Arts

Windham Orchestra showcases young musicians in ‘Pathways to Imagination & Performance’

BRATTLEBORO — The Windham Orchestra will perform a medley of original compositions by local elementary and middle school students from our community on Sunday, March 24 at 3 p.m., at the Latchis Theatre.

The program, “Pathways to Imagination & Performance,” continues the orchestra's commitment to offering extraordinary opportunities for young artists and music lovers.

Violinist Anna Perkins, winner of the Windham Orchestra's Concerto Competition for High School Students, will perform “Symphonie Espagnole” by Édouard Lalo, accompanied by the Orchestra.

Director is Hugh Keelan.

A special abbreviated children's performance of this concert will be performed on Thursday, March 21, for Windham County school students.

Anchoring Sunday's performance is Dmitri Shostakovich's “1945 Symphony No. 9.” Intended to be a celebration of the Russian victory over Nazi Germany in World War II, a great joie de vivre, gaiety and brilliance mark this masterwork.

Shostakovich wrote, “If [my] Seventh and Eighth symphonies bore a tragic-heroic character, then in the Ninth a transparent, pellucid, and bright mood predominates.” He would also describe it as “a joyful little piece.”

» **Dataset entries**

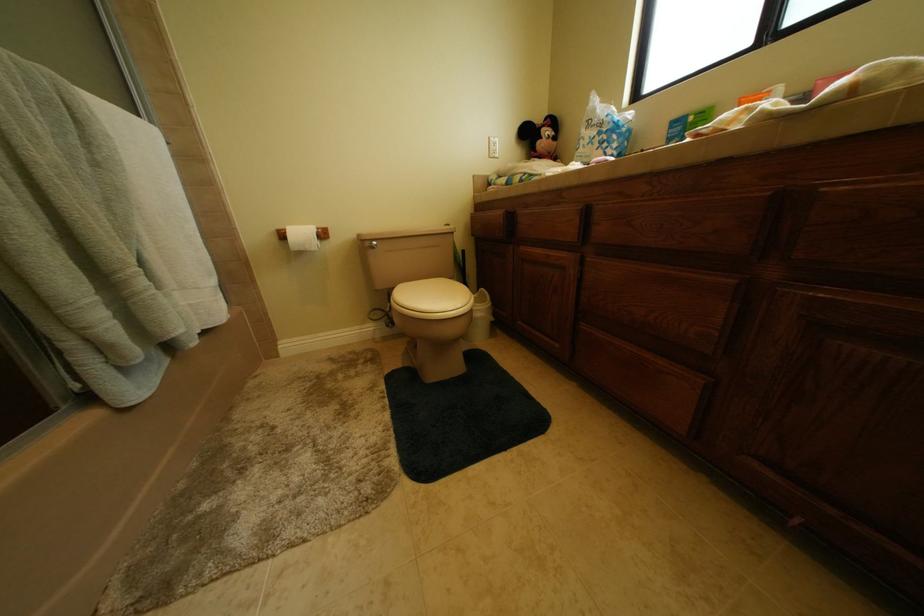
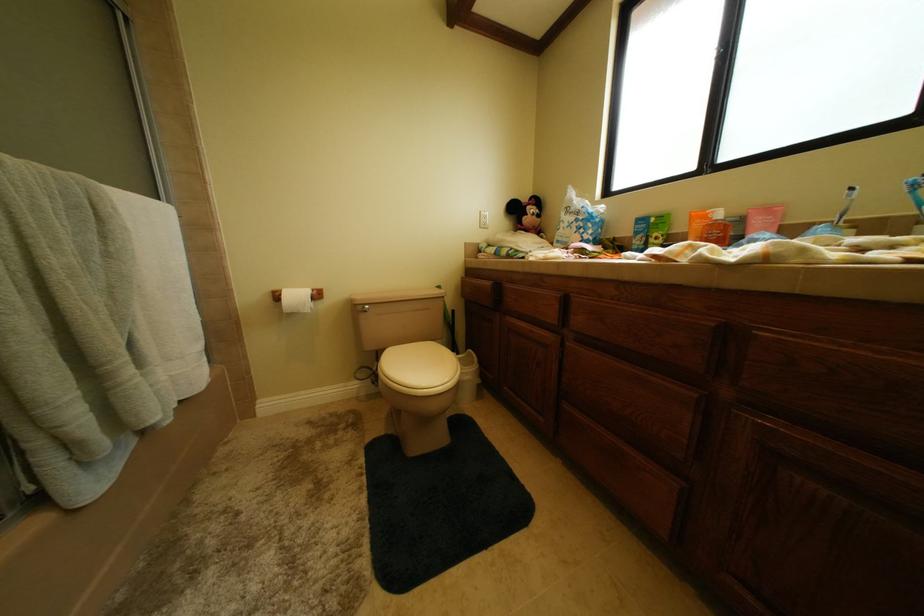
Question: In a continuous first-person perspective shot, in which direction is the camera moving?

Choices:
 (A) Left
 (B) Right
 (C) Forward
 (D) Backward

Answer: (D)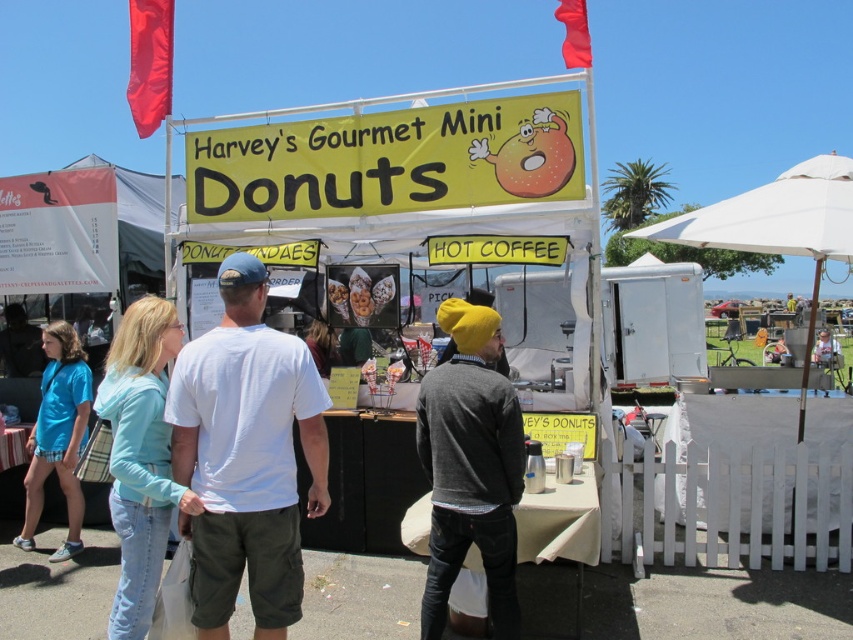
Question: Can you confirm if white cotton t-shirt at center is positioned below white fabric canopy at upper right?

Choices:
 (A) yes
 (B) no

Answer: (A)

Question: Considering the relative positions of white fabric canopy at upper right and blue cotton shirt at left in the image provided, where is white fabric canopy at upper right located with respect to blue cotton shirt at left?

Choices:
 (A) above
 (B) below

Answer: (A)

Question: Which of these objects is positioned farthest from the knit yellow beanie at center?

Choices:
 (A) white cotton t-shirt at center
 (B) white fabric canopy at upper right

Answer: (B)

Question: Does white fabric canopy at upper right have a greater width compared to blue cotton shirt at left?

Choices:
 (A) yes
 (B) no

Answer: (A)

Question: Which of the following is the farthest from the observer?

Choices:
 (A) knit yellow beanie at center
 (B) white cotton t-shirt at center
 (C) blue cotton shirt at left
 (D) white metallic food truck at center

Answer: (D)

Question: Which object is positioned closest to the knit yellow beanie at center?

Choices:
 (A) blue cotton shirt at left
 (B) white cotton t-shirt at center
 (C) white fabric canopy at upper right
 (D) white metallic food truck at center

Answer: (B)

--

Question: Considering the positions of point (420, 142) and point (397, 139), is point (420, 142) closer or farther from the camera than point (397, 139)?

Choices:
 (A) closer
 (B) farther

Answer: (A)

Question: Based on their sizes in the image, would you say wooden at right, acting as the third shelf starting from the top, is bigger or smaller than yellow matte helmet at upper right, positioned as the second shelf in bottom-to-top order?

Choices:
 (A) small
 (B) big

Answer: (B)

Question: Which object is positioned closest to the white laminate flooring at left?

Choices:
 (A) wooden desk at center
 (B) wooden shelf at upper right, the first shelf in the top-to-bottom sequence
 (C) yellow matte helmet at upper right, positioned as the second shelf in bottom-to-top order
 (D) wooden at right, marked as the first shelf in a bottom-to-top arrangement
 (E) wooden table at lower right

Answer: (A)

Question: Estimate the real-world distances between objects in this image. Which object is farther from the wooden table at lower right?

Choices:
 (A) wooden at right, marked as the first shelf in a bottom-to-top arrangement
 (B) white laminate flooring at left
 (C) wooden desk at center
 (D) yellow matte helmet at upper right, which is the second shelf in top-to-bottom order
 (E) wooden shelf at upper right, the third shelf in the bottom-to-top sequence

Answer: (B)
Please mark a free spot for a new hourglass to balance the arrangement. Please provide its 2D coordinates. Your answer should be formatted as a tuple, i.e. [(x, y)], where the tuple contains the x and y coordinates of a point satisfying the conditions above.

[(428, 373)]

» **What is expected**
In the Windham Orchestra concert article, which piece will violinist Anna Perkins perform with the orchestra?

» **Result for this exercise**
“Symphonie Espagnole” by Édouard Lalo.